I recently spoke with a community that was lamenting about the fact that Indigenous youth do not have clearly defined elders. I started thinking about the role of elders more broadly, in both Indigenous and non-Indigenous communities, and the important role they play in social cohesion and livability.
FINDING ELDERS
When we think of elders, we often think of Indigenous leaders who have been appointed to represent their community. They are individuals who governments and organizations can turn to in order to liaise with the group or community. For example, Indigenous leaders, as we define them today, often fill a political post that fits colonial and government needs for representation.
However, the history of elders points to leaders and mentors who emerge organically. These elders did not represent their community or have any authority. Rather they were recognized as advice-givers. According to one author, they developed slowly, asked good questions, had knowledge and were revealed by deed.
At her art mural in Roma, Queensland in Australia, Susie Klein is an emerging leader for local youth |
Elders are, in many ways, mentors. They hold knowledge, give advice, and care for others. And both Indigenous and non-Indigenous communities need these leaders.
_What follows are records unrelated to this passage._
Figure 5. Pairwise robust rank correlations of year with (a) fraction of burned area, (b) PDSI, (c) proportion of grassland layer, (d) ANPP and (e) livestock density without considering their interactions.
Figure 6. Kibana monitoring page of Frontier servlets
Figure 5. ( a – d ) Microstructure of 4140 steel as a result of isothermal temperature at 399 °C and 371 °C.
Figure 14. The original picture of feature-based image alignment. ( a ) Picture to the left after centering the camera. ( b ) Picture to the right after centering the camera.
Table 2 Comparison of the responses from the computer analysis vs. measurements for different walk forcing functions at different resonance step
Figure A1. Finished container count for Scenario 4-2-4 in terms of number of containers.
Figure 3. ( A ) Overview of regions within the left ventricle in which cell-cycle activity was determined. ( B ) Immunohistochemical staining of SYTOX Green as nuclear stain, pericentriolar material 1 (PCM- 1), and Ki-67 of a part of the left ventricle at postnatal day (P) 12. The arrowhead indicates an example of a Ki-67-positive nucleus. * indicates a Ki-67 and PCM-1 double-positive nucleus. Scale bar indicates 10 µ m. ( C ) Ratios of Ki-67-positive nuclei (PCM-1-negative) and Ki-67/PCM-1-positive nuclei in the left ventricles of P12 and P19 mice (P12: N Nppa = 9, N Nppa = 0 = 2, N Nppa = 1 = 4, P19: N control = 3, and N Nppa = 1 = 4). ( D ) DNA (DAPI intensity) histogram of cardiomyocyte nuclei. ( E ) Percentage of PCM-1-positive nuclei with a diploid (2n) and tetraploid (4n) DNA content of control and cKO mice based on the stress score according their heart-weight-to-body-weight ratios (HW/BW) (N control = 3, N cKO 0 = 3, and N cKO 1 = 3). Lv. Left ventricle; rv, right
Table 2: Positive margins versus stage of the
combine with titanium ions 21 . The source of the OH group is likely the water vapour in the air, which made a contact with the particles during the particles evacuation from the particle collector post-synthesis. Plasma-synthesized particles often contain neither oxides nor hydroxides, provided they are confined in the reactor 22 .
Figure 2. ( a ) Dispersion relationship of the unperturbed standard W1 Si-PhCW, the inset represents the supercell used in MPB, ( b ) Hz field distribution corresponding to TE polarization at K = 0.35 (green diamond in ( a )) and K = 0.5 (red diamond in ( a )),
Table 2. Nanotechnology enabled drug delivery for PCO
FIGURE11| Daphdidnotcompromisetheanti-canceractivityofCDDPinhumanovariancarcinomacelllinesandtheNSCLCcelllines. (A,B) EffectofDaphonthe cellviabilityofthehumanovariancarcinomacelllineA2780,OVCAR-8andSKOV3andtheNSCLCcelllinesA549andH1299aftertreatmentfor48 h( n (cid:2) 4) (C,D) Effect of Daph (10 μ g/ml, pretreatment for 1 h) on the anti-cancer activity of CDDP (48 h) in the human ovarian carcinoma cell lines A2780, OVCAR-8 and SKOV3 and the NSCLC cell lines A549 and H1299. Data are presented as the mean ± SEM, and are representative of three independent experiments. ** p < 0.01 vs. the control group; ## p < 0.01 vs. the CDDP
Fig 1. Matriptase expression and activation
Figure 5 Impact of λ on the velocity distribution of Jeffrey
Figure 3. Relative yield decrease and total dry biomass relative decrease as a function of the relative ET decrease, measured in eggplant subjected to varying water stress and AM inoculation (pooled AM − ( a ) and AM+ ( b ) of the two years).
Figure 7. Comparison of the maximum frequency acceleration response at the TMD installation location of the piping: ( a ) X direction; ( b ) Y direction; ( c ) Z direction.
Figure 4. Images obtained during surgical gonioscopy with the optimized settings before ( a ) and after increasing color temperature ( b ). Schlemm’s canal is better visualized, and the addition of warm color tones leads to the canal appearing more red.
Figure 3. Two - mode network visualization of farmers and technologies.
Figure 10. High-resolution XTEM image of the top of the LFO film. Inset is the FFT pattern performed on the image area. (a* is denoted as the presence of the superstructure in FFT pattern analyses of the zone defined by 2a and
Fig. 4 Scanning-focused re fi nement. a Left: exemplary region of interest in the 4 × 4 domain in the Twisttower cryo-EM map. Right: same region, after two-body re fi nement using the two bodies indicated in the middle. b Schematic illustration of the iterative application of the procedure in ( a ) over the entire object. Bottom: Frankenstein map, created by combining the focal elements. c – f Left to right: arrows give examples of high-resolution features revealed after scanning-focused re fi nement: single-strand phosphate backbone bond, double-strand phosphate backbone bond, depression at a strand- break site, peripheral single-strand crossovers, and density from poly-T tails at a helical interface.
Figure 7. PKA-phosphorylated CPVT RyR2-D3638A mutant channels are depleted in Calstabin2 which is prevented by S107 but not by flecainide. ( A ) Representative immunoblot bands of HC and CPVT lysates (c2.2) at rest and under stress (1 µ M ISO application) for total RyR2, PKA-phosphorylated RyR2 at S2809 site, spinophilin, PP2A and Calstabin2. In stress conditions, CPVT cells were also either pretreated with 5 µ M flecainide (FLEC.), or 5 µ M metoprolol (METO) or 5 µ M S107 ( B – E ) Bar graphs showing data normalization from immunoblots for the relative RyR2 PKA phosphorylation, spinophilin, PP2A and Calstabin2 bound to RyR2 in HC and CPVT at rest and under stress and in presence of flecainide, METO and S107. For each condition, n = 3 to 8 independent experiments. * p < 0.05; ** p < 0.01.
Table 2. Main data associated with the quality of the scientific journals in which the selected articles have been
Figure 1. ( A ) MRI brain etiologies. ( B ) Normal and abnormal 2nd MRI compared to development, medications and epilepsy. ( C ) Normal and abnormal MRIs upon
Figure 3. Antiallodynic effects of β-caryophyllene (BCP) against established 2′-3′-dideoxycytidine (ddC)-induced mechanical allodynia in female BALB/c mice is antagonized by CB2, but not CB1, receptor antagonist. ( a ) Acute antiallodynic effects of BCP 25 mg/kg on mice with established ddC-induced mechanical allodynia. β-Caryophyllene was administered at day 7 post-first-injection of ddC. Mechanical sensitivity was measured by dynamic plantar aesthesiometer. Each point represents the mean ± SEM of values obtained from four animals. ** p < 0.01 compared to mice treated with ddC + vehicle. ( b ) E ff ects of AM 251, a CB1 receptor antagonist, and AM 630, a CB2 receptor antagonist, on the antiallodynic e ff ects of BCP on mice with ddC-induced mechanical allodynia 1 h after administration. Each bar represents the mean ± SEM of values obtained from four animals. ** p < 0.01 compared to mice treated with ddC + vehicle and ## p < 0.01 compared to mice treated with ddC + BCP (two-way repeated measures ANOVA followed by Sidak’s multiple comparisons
Mentoring is one of the most consistent protective factors against offending. As noted by criminologist Irvin Waller, one good mentor can help pull a young person out of a potential life of crime.
STIFLING MENTORSHIP BY DESIGN
But the ways in which we currently set up our neighbourhoods and communities remove opportunities for the emergence of mentors and elders. In Our Kids, Robert Putnam talks extensively about how geographical divides along race and class lines have created neighbourhoods and communities in which young people never meet potential mentors or elders. He goes on to explain how this further polarizes and marginalizes certain areas so that they may never pull themselves out of poverty or cycles of crime.
When we design neighbourhood living so that it stifles the personal mentorship of elders, we ourselves commit a kind of crime: we rob young people of the opportunity to connect with another generation. It’s no wonder they often feel disassociated from neighbourhood and family life.